如何将文件发送到“/upload/image”?
Also, how do I listen for notification that the file is finished uploading?
另外,我如何收听文件上传完成的通知?
回答by Matt Ball
Unless you're trying to upload the file using ajax, just submit the formto /upload/image.
除非您尝试使用 ajax 上传文件,否则只需将表单提交到/upload/image.

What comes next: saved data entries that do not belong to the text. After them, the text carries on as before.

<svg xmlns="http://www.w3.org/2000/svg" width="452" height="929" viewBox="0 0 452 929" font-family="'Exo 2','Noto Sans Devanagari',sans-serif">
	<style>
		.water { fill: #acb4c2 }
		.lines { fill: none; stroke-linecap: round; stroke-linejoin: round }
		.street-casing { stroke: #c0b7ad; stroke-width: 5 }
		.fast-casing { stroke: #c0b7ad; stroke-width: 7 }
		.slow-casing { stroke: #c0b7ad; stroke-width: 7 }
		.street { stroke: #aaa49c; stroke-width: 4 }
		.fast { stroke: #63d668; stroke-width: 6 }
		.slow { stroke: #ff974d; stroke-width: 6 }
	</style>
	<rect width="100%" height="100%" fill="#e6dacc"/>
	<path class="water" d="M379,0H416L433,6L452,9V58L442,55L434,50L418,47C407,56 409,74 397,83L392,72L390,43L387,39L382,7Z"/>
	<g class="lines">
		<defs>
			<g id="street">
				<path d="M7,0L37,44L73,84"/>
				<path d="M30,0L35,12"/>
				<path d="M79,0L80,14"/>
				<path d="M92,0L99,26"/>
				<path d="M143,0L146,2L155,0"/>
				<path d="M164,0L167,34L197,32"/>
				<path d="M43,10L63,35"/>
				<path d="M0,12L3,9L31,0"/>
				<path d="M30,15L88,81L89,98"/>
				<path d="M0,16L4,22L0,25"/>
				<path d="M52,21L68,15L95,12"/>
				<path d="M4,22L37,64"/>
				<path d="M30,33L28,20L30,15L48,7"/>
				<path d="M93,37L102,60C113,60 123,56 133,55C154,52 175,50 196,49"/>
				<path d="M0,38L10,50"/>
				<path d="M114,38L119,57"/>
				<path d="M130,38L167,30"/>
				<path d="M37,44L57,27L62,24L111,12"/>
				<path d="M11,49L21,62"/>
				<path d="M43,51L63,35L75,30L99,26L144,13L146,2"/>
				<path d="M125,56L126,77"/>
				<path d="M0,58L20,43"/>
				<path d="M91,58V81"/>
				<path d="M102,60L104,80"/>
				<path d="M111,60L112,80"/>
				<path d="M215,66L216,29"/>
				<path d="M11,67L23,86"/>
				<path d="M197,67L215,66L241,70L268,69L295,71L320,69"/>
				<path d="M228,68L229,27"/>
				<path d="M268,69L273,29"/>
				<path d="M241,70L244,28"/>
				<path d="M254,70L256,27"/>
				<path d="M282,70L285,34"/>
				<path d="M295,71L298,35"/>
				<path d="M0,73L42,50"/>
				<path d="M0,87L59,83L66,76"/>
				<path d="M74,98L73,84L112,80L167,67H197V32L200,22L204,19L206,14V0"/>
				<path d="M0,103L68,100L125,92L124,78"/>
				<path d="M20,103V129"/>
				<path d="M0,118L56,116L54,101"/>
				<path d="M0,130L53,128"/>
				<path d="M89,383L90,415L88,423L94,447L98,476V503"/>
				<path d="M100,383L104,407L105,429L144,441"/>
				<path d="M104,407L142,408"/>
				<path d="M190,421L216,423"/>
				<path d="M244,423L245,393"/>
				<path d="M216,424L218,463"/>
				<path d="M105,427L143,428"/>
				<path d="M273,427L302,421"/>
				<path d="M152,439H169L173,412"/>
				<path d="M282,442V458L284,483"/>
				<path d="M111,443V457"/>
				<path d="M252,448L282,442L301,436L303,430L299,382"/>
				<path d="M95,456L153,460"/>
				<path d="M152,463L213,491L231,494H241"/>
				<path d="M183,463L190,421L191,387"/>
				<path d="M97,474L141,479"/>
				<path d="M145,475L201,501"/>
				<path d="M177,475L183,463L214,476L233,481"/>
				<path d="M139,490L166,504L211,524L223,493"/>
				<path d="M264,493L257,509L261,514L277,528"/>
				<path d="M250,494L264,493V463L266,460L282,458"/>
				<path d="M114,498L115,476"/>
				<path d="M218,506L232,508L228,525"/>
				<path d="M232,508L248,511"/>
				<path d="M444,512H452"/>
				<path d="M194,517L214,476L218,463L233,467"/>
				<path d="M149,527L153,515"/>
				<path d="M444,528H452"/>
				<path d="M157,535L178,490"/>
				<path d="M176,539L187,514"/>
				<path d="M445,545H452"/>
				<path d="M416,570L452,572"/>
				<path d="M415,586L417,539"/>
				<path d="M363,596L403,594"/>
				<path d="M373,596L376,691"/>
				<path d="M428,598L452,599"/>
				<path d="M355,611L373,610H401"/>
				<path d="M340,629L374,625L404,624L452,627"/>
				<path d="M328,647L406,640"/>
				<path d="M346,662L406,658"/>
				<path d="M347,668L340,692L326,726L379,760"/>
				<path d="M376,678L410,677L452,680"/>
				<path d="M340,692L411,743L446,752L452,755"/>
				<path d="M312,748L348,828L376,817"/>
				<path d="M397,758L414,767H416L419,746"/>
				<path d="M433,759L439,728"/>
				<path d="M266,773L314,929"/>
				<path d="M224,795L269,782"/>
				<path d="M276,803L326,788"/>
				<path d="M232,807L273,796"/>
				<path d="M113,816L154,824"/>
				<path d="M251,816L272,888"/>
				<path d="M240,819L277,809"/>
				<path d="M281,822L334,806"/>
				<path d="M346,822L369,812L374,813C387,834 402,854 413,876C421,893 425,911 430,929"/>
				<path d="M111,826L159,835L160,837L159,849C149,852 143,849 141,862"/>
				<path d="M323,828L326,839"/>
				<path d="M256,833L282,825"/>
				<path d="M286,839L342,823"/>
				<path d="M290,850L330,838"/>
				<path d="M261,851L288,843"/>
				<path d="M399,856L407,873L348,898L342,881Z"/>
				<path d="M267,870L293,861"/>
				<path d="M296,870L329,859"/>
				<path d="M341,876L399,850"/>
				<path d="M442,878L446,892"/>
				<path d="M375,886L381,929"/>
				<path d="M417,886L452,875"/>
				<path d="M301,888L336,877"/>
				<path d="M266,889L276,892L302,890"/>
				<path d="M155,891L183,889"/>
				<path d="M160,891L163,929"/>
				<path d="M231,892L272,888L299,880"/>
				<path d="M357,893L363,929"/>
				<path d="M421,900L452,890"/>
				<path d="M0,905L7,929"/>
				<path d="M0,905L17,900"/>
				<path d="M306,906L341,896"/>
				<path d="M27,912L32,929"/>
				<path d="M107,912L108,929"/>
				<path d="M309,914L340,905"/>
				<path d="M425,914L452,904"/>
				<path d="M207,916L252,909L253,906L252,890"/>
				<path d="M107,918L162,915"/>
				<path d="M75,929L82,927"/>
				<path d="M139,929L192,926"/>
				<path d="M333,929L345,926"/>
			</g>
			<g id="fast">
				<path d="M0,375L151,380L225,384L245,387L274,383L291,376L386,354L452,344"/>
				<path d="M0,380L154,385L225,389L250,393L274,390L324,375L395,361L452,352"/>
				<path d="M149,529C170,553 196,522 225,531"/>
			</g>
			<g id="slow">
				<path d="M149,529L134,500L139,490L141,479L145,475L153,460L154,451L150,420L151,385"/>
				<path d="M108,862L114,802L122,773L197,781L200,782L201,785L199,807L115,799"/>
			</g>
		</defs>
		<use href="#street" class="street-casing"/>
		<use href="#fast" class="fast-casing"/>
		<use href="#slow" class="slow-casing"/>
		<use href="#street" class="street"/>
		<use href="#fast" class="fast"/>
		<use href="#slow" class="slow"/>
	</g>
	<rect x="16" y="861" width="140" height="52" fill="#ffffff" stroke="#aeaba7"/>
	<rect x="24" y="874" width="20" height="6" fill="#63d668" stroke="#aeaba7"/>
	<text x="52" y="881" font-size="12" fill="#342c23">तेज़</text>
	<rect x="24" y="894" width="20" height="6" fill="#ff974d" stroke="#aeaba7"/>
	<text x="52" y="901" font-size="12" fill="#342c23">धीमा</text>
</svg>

<form enctype="multipart/form-data" action="/upload/image" method="post">
<input id="image-file" type="file" />
</form>
If you do want to upload the image in the background (e.g. without submitting the whole form), you can use ajax:
如果您确实想在后台上传图片(例如不提交整个表单),您可以使用 ajax:
回答by Kamil Kie?czewski
Pure JS
纯JS
You can use fetchoptionally with await-try-catch
您可以选择将fetch与 await-try-catch 一起使用
let photo = document.getElementById("image-file").files[0];
let formData = new FormData();
formData.append("photo", photo);
fetch('/upload/image', {method: "POST", body: formData});
async function SavePhoto(inp)
{
let user = { name:'john', age:34 };
let formData = new FormData();
let photo = inp.files[0];
formData.append("photo", photo);
formData.append("user", JSON.stringify(user));
try {
let r = await fetch('/upload/image', {method: "POST", body: formData});
console.log('HTTP response code:',r.status);
} catch(e) {
console.log('Huston we have problem...:', e);
}
}<input id="image-file" type="file" onchange="SavePhoto(this)" >
<br><br>
Before selecting the file open chrome console > network tab to see the request details.
<br><br>
<small>Because in this example we send request to https://stacksnippets.net/upload/image the response code will be 404 ofcourse...</small>
<br><br>
(in stack overflow snippets there is problem with error handling, however in <a href="https://jsfiddle.net/Lamik/b8ed5x3y/5/">jsfiddle version</a> for 404 errors 4xx/5xx are <a href="https://stackoverflow.com/a/33355142/860099">not throwing</a> at all but we can read response status which contains code)Old school approach - xhr
老派方法 - xhr
let photo = document.getElementById("image-file").files[0]; // file from input
let req = new XMLHttpRequest();
let formData = new FormData();
formData.append("photo", photo);
req.open("POST", '/upload/image');
req.send(formData);
function SavePhoto(e)
{
let user = { name:'john', age:34 };
let xhr = new XMLHttpRequest();
let formData = new FormData();
let photo = e.files[0];
formData.append("user", JSON.stringify(user));
formData.append("photo", photo);
xhr.onreadystatechange = state => { console.log(xhr.status); } // err handling
xhr.open("POST", '/upload/image');
xhr.send(formData);
}<input id="image-file" type="file" onchange="SavePhoto(this)" >
<br><br>
Choose file and open chrome console > network tab to see the request details.
<br><br>
<small>Because in this example we send request to https://stacksnippets.net/upload/image the response code will be 404 ofcourse...</small>
<br><br>
(the stack overflow snippets, has some problem with error handling - the xhr.status is zero (instead of 404) which is similar to situation when we run script from file on <a href="https://stackoverflow.com/a/10173639/860099">local disc</a> - so I provide also js fiddle version which shows proper http error code <a href="https://jsfiddle.net/Lamik/k6jtq3uh/2/">here</a>)SUMMARY
概括
- In server side you can read original file name (and other info) which is automatically included to request by browser in
filenameformData parameter. - You do NOT need to set request header
Content-Typetomultipart/form-data- this will be set automatically by browser. - Instead of
/upload/imageyou can use full address likehttp://.../upload/image. - If you want to send many files in single request use
multipleattribute:<input multiple type=... />, and attach all chosen files to formData in similar way (e.g.photo2=...files[2];...formData.append("photo2", photo2);) - You can include additional data (json) to request e.g.
let user = {name:'john', age:34}in this way:formData.append("user", JSON.stringify(user)); - This solutions should work on all major browsers.
- 在服务器端,您可以读取原始文件名(和其他信息),该文件名自动包含在浏览器的
filenameformData 参数中请求。 - 您不需要将请求标头设置
Content-Type为multipart/form-data- 这将由浏览器自动设置。 - 而不是
/upload/image您可以使用完整地址,如http://.../upload/image. - 如果您想在单个请求中发送多个文件,请使用
multipleattribute:<input multiple type=... />,并以类似方式将所有选定的文件附加到 formData(例如photo2=...files[2];...formData.append("photo2", photo2);) - 您可以包含其他数据(json)以请求例如
let user = {name:'john', age:34}以这种方式:formData.append("user", JSON.stringify(user)); - 此解决方案应适用于所有主要浏览器。